Practical L6 - Solutions - Programming with Spatial Data

Mastering Environmental Data with Pandas

Learning objectives¶

After completing this practical, you will be able to:

ingest and inspect raw, multi-decade tabular data using read_csv and .info()
sanitize datasets by renaming columns, fixing data types, and safely interpolating missing NaN values
leverage vectorization to calculate new environmental indicators without for loops
apply Boolean indexing to slice and filter data based on multiple logical conditions
harness the DatetimeIndex to resample high-frequency data and calculate moving averages
quantify long-term climate change by extracting the slope of a linear trendline using NumPy

Practical storyline¶

You have been hired as an environmental data consultant for a historic ski resort in the Swiss Alps. The resort management is deeply worried about long-term climate trends threatening their winter snowpack and bringing extreme summer heatwaves. They have handed you a raw, multi-decade dataset from their local weather station spanning from 1972 to the present day (magic_mountain_weather.csv).

· · · · ·

Directive a
Can you reproduce the entries from their first line through the line containing "34: (64, 964)", both included, without the pictures?

· · · · ·

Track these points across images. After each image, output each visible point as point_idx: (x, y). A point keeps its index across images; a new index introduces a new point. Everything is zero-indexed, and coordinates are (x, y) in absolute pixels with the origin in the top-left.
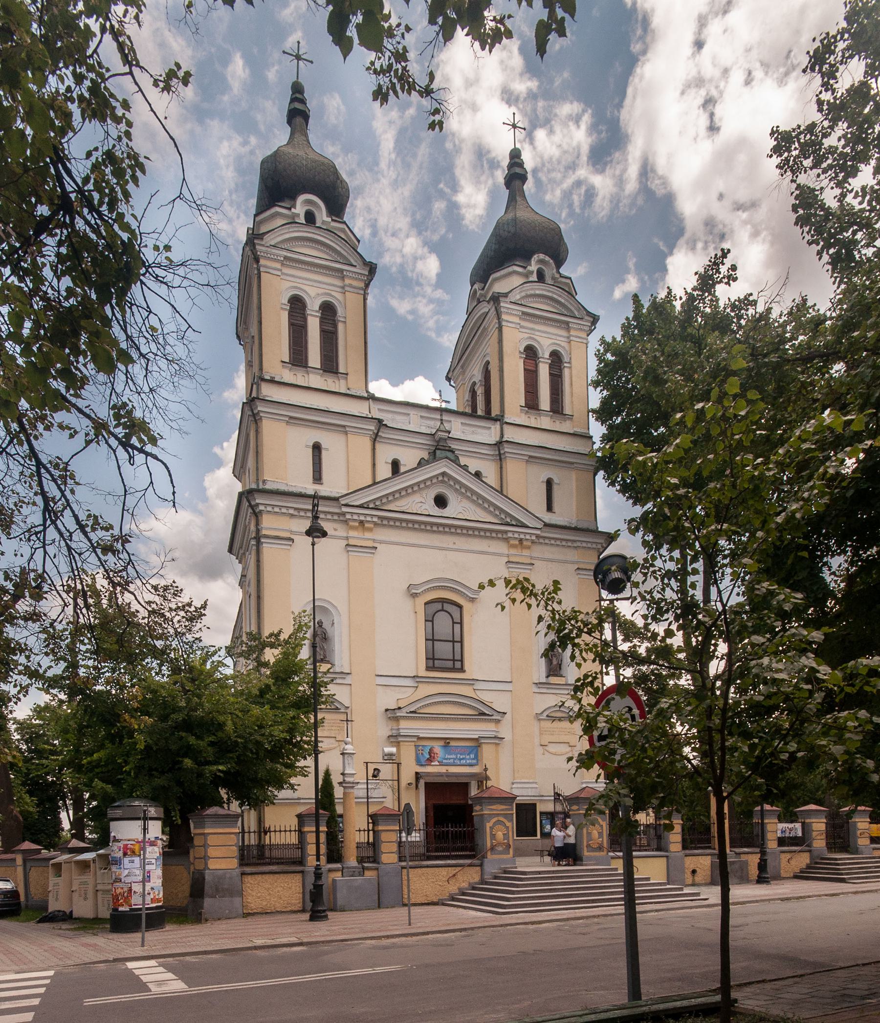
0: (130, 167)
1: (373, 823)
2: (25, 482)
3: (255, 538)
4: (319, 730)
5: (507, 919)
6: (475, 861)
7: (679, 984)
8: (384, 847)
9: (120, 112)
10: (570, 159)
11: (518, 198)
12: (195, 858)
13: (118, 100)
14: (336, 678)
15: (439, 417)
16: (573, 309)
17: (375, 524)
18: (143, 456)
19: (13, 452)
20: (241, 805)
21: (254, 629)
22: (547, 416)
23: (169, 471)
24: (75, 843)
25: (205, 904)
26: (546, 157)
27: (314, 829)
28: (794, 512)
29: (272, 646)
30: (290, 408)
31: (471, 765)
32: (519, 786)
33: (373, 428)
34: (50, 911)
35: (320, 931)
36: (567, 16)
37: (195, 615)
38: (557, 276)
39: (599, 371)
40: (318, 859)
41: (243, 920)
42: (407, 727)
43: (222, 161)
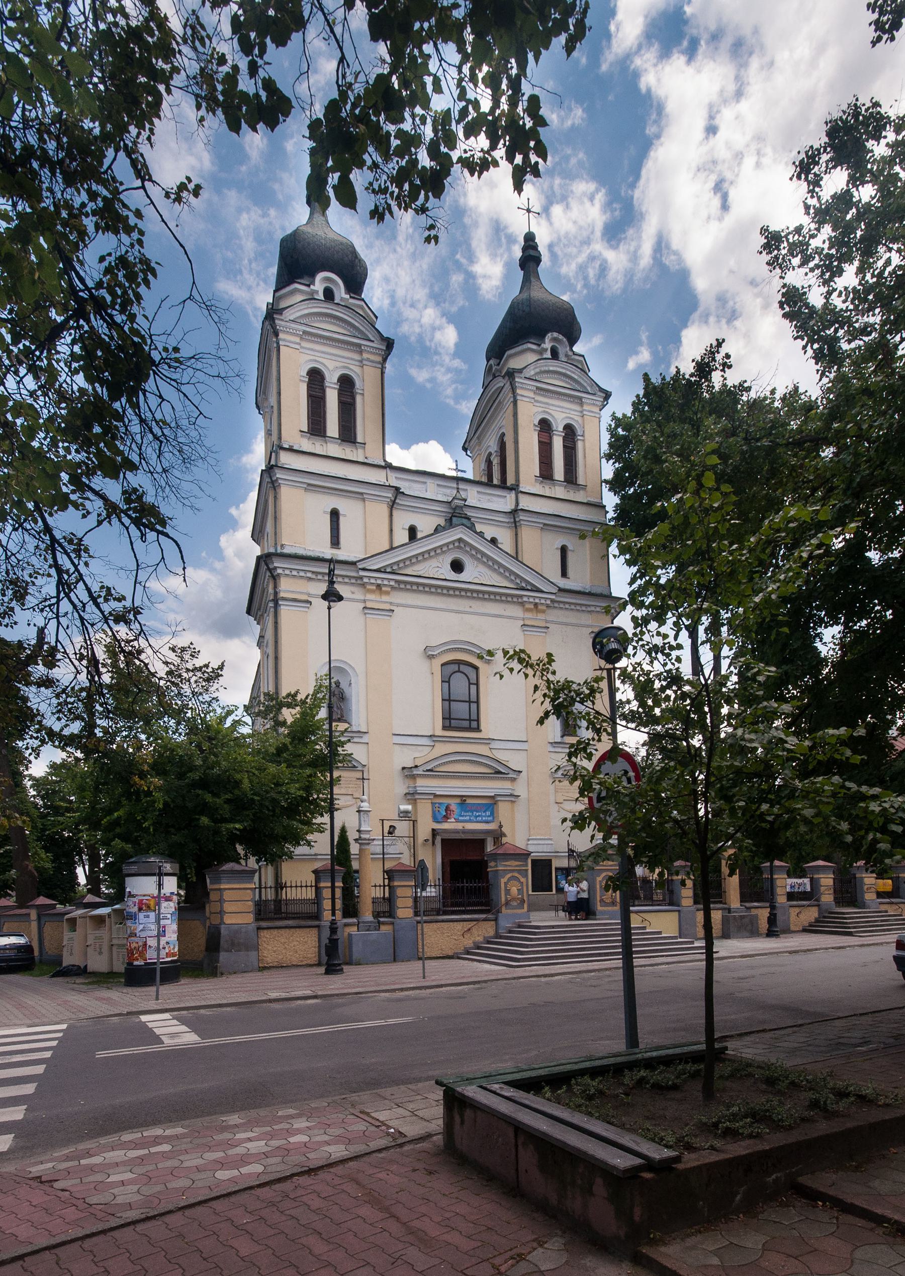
0: (141, 271)
1: (389, 879)
2: (40, 555)
3: (273, 600)
4: (335, 788)
5: (520, 972)
6: (490, 916)
7: (683, 1033)
8: (400, 903)
9: (133, 220)
10: (585, 234)
11: (533, 279)
12: (211, 913)
13: (130, 210)
14: (352, 737)
15: (455, 486)
16: (585, 384)
17: (392, 587)
18: (154, 534)
19: (29, 527)
20: (258, 861)
21: (272, 689)
22: (560, 485)
23: (180, 549)
24: (90, 898)
25: (221, 958)
26: (562, 233)
27: (329, 884)
28: (771, 593)
29: (289, 706)
30: (298, 474)
31: (487, 822)
32: (535, 842)
33: (390, 495)
34: (64, 964)
35: (335, 984)
36: (540, 161)
37: (213, 675)
38: (570, 353)
39: (611, 445)
40: (333, 914)
41: (260, 974)
42: (424, 785)
43: (241, 232)
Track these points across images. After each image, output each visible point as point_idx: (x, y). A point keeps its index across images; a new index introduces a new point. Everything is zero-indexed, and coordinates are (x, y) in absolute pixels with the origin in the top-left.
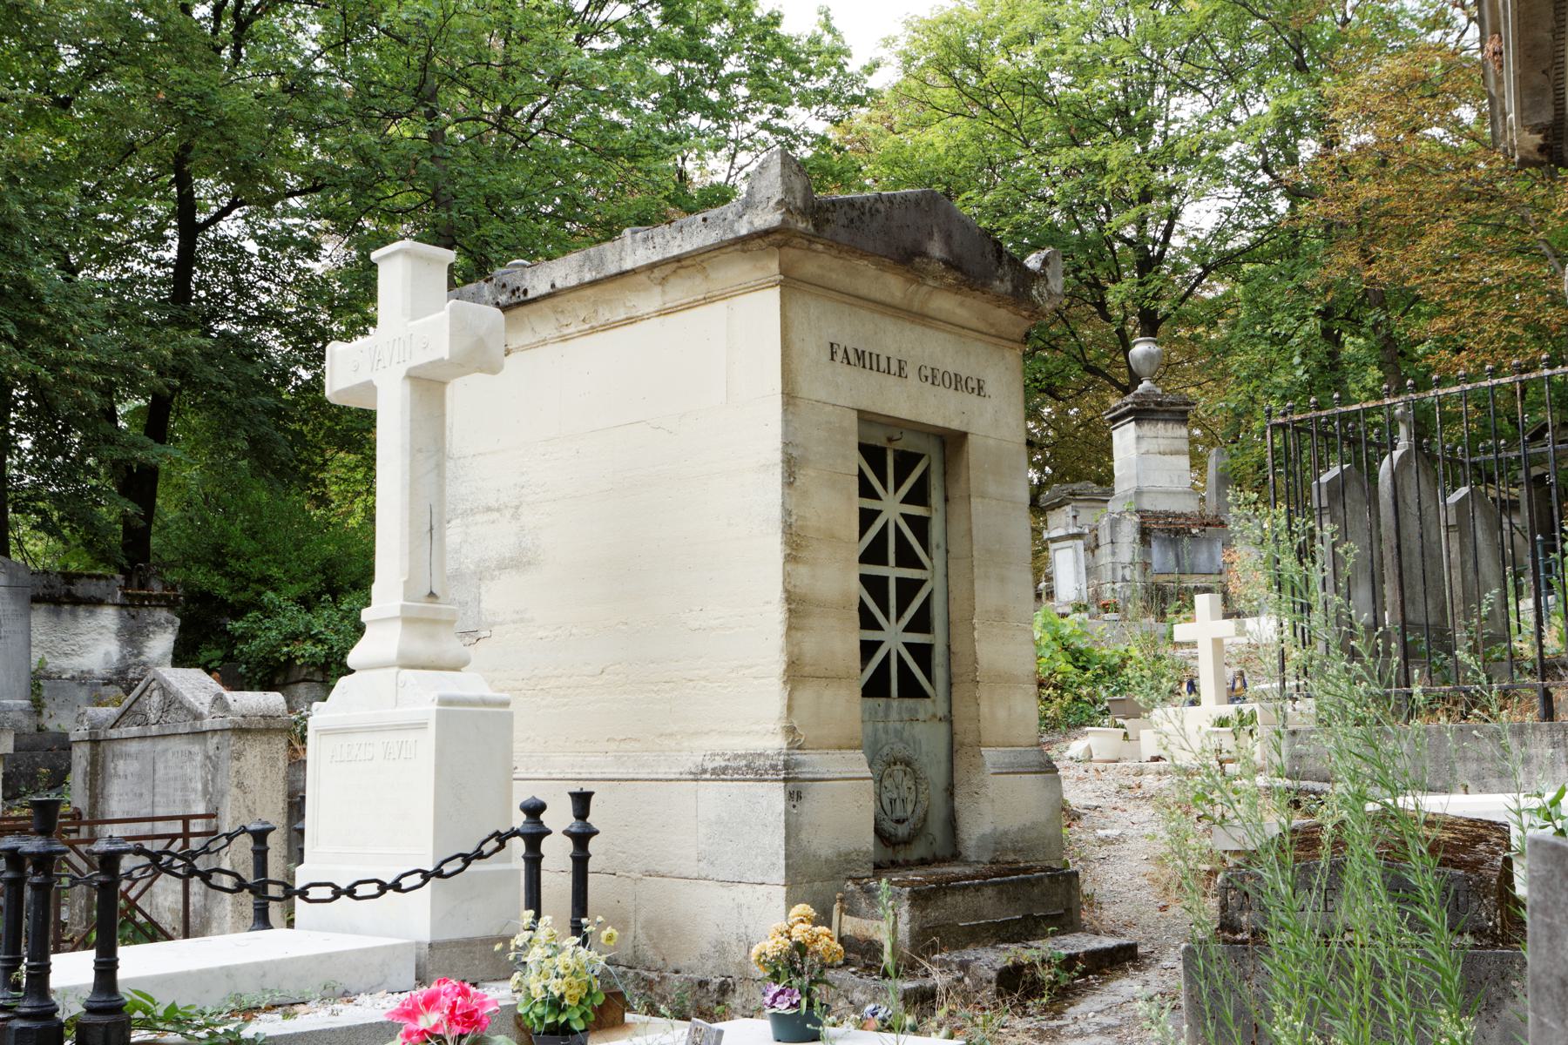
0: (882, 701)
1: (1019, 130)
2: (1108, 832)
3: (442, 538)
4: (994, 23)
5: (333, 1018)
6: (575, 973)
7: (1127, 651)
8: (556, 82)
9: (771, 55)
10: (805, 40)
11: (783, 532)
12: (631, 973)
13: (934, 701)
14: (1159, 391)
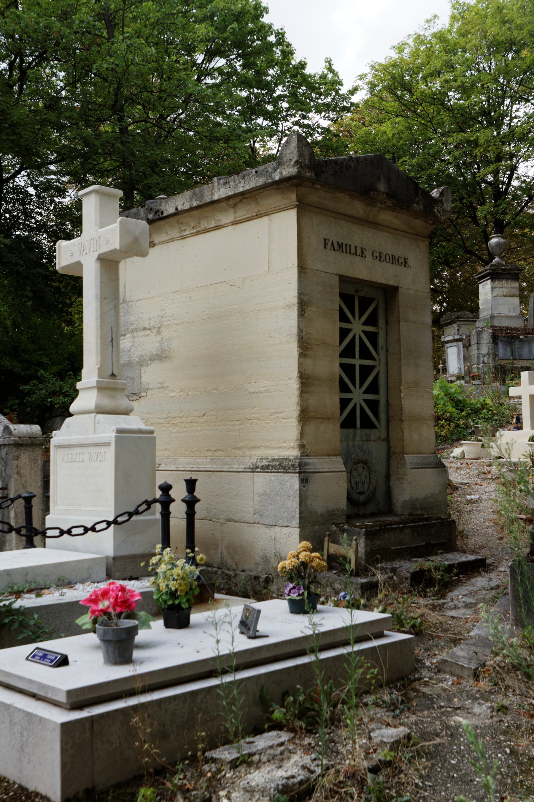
0: (351, 430)
1: (432, 124)
2: (473, 497)
3: (118, 345)
4: (419, 65)
5: (61, 597)
6: (183, 578)
7: (484, 401)
8: (186, 102)
9: (300, 85)
10: (318, 77)
11: (299, 341)
12: (220, 572)
13: (379, 430)
14: (504, 263)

· · · · ·

Directive b
In the pandas practical, what period does the resort's weather station dataset cover?

Written answer a
Track these points across images. After each image, output each visible point as point_idx: (x, y). A point keeps its index across images; a new index introduces a new point. Everything is zero-indexed, and coordinates are (x, y) in absolute pixels with the origin in the top-left.
0: (130, 167)
1: (373, 823)
2: (25, 482)
3: (255, 538)
4: (319, 730)
5: (507, 919)
6: (475, 861)
7: (679, 984)
8: (384, 847)
9: (120, 112)
10: (570, 159)
11: (518, 198)
12: (195, 858)
13: (118, 100)
14: (336, 678)
15: (439, 417)
16: (573, 309)
17: (375, 524)
18: (143, 456)
19: (13, 452)
20: (241, 805)
21: (254, 629)
22: (547, 416)
23: (169, 471)
24: (75, 843)
25: (205, 904)
26: (546, 157)
27: (314, 829)
28: (794, 512)
29: (272, 646)
30: (290, 408)
31: (471, 765)
32: (519, 786)
33: (373, 428)
34: (50, 911)
35: (320, 931)
36: (567, 16)
37: (195, 615)
38: (557, 276)
39: (599, 371)
40: (318, 859)
41: (243, 920)
42: (407, 727)
43: (222, 161)
0: (141, 271)
1: (389, 879)
2: (40, 555)
3: (273, 600)
4: (335, 788)
5: (520, 972)
6: (490, 916)
7: (683, 1033)
8: (400, 903)
9: (133, 220)
10: (585, 234)
11: (533, 279)
12: (211, 913)
13: (130, 210)
14: (352, 737)
15: (455, 486)
16: (585, 384)
17: (392, 587)
18: (154, 534)
19: (29, 527)
20: (258, 861)
21: (272, 689)
22: (560, 485)
23: (180, 549)
24: (90, 898)
25: (221, 958)
26: (562, 233)
27: (329, 884)
28: (771, 593)
29: (289, 706)
30: (298, 474)
31: (487, 822)
32: (535, 842)
33: (390, 495)
34: (64, 964)

Written answer b
From 1972 to the present day.